Have a HDFS/Hadoop cluster setup and am looking into tuning.
I wonder if changing the default HDFS replication factor (default:3) to something bigger will improve mapper performance, at the obvious expense of increasing disk storage used?
My reasoning being that if the data is already replicated to more nodes, mapper jobs can be run on more nodes in parallel without any data streaming/copying?
Anyone got any opinions?
Conceptually your conclusions are correct: with blocks available in more places, the scheduler has more freedom to allocate node-local tasks (on the same machine as the input block), and less data will be streamed.

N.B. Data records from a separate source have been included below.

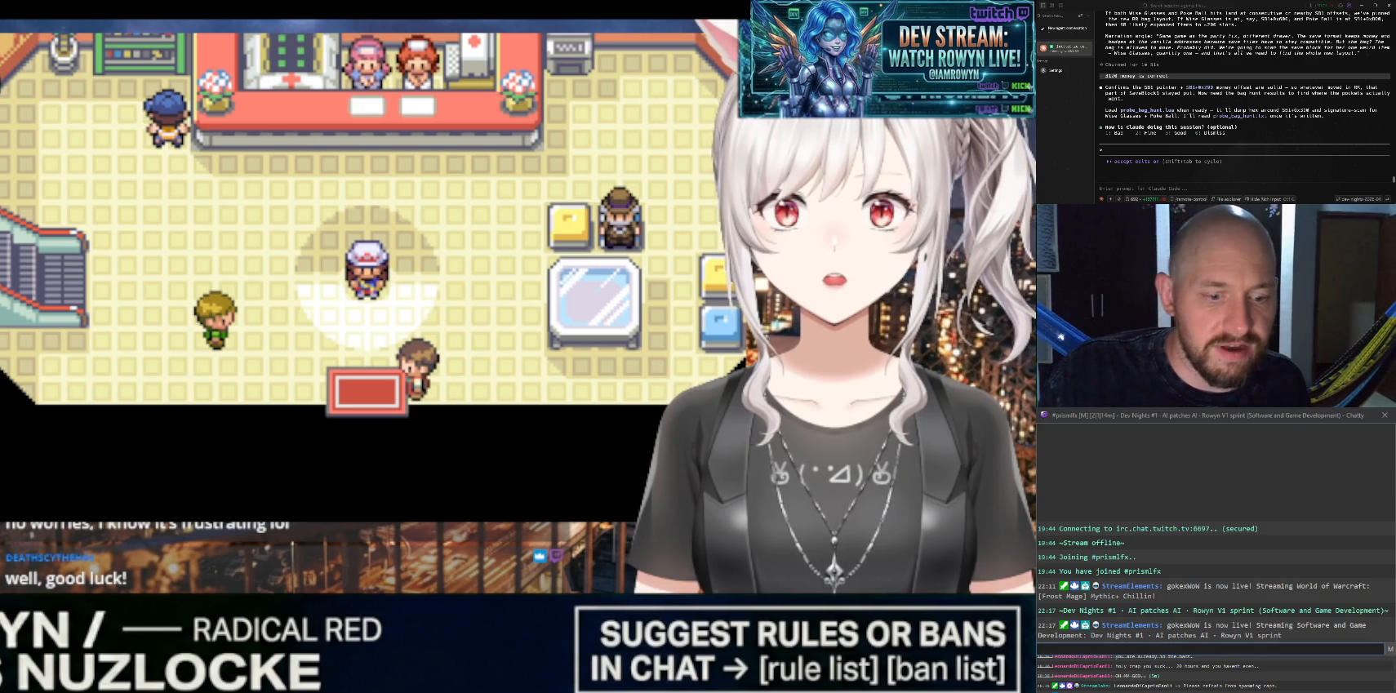
{"buttons": ["A"], "events": []}
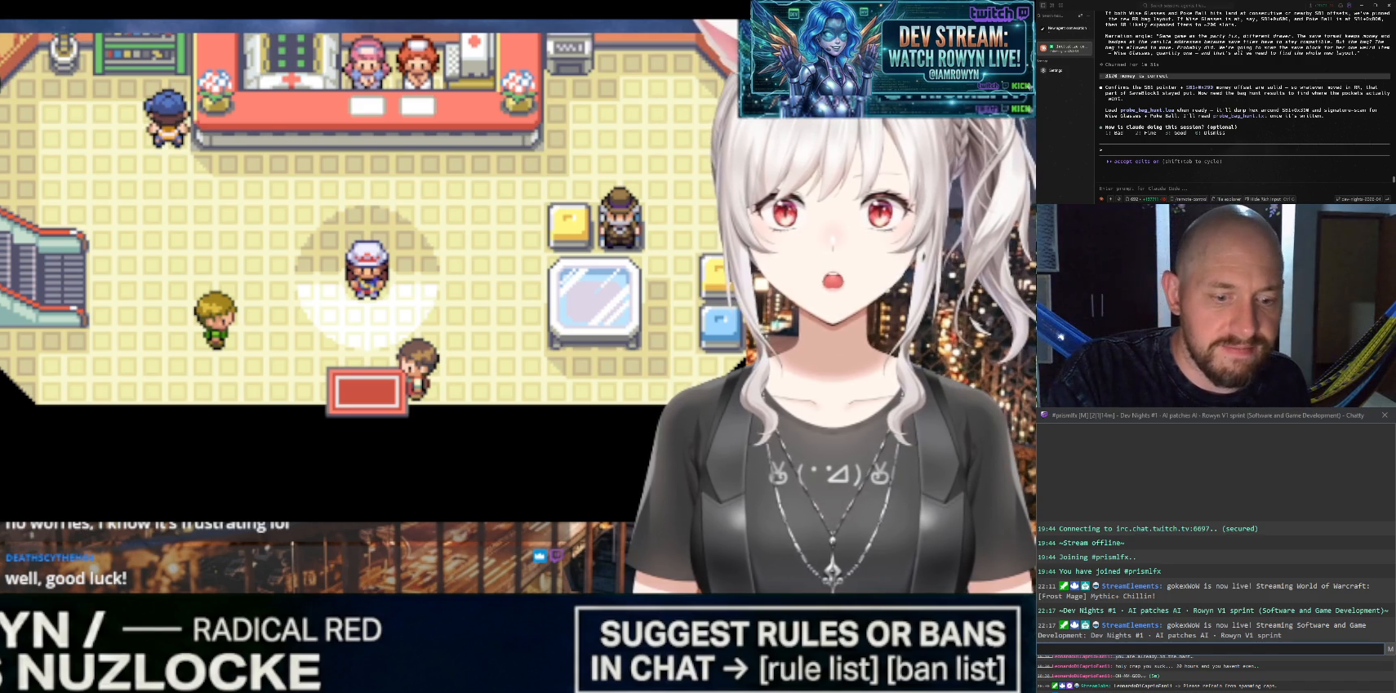
{"buttons": ["A"], "events": []}
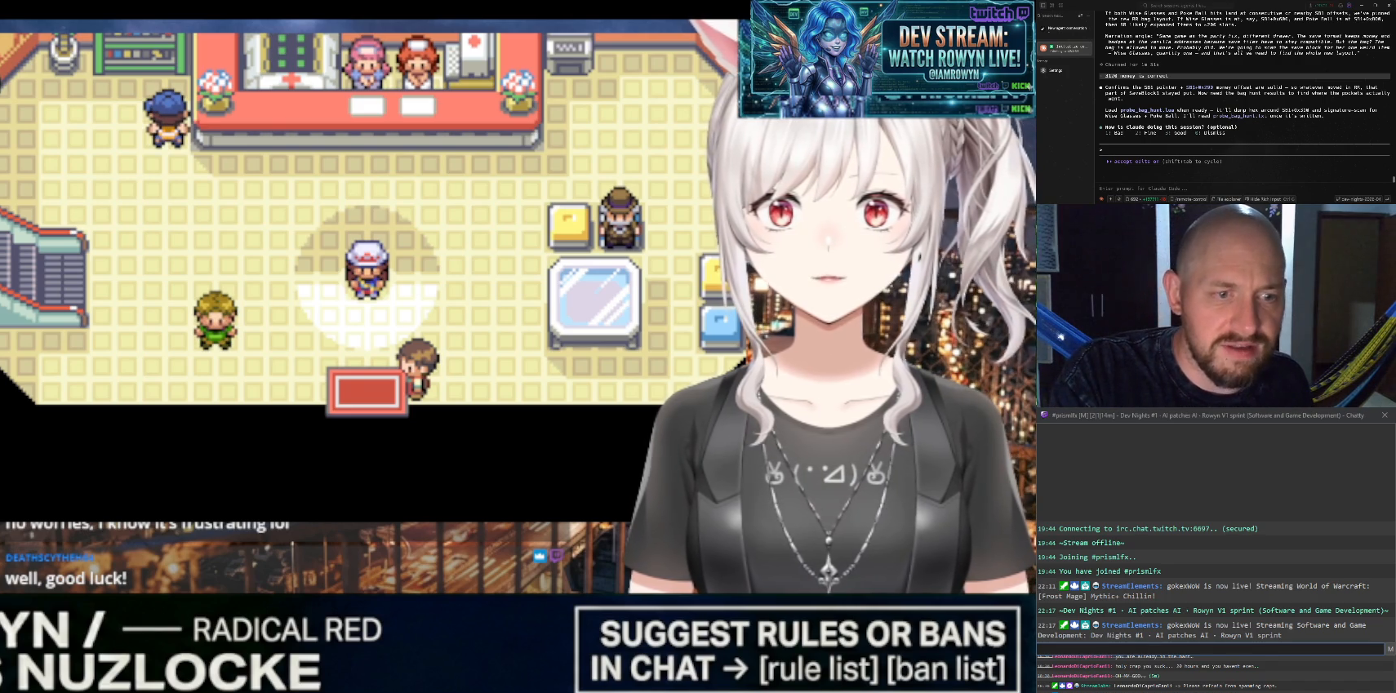
{"buttons": ["A"], "events": []}
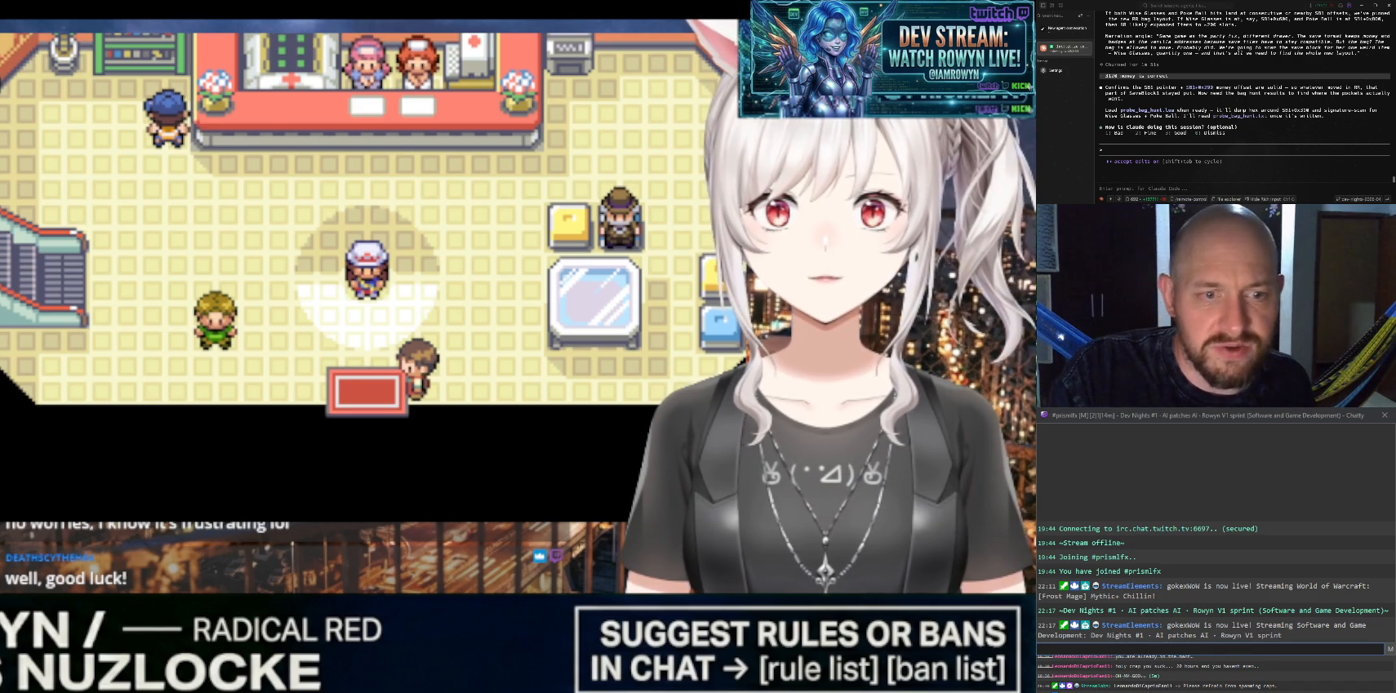
{"buttons": ["A"], "events": []}
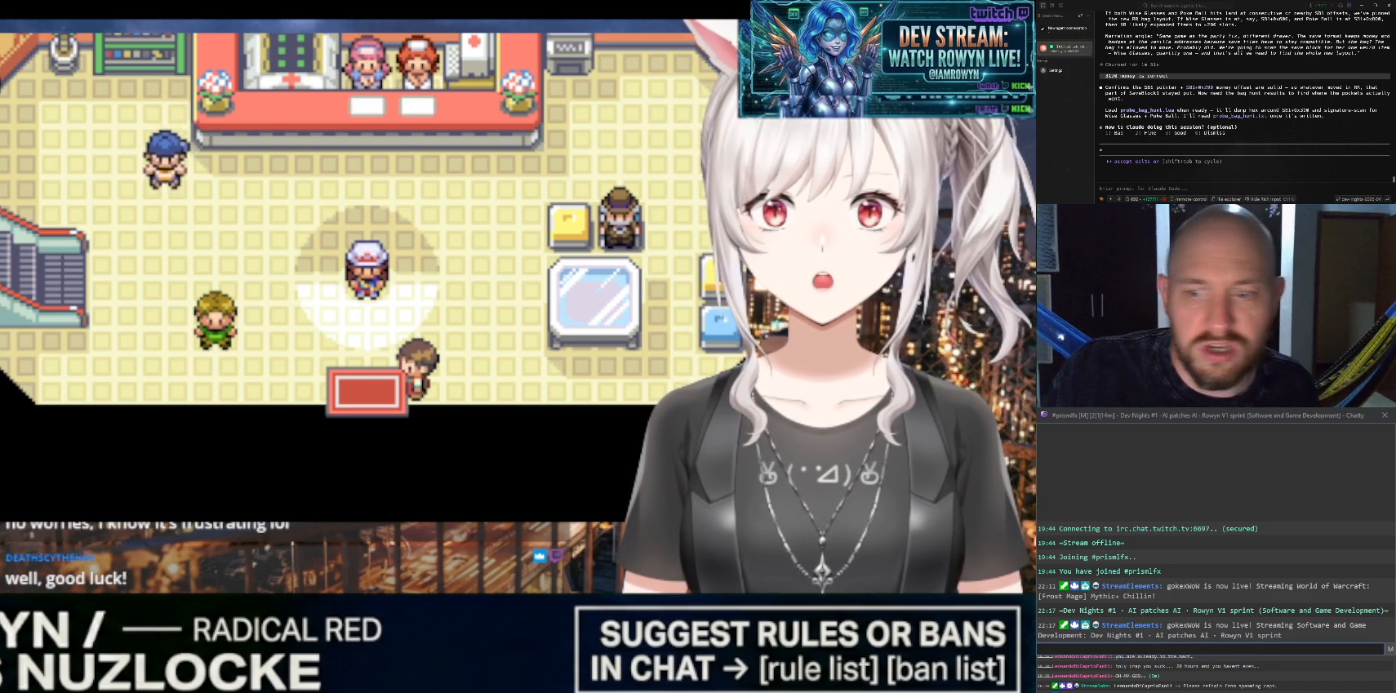
{"buttons": ["A"], "events": []}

However, before taking that step, are you sure that block streaming is the source of slowdown? Unless a small subset of HDFS nodes are hosting the blocks your workload needs, increasing replication factor isn't really going to help you. In other words, if you already have a well-balanced cluster in terms of the distribution of relevant blocks, having those blocks placed on additional nodes isn't going to speed up execution very much, because streaming is not your bottleneck.
One quick check would be the node-local vs rack-local stats on the JobTracker web interface for the given job.
If streaming really is the slowdown, is it disk I/O or network I/O that is the bottleneck? Some alternatives to a replication increase might be to raise (4) and then lower (3) the block replication, which should give a more even distribution across the cluster. OR, unload and reload the files.
Give some more details about why you think this is a bottleneck, and there may be some other appropriate solutions.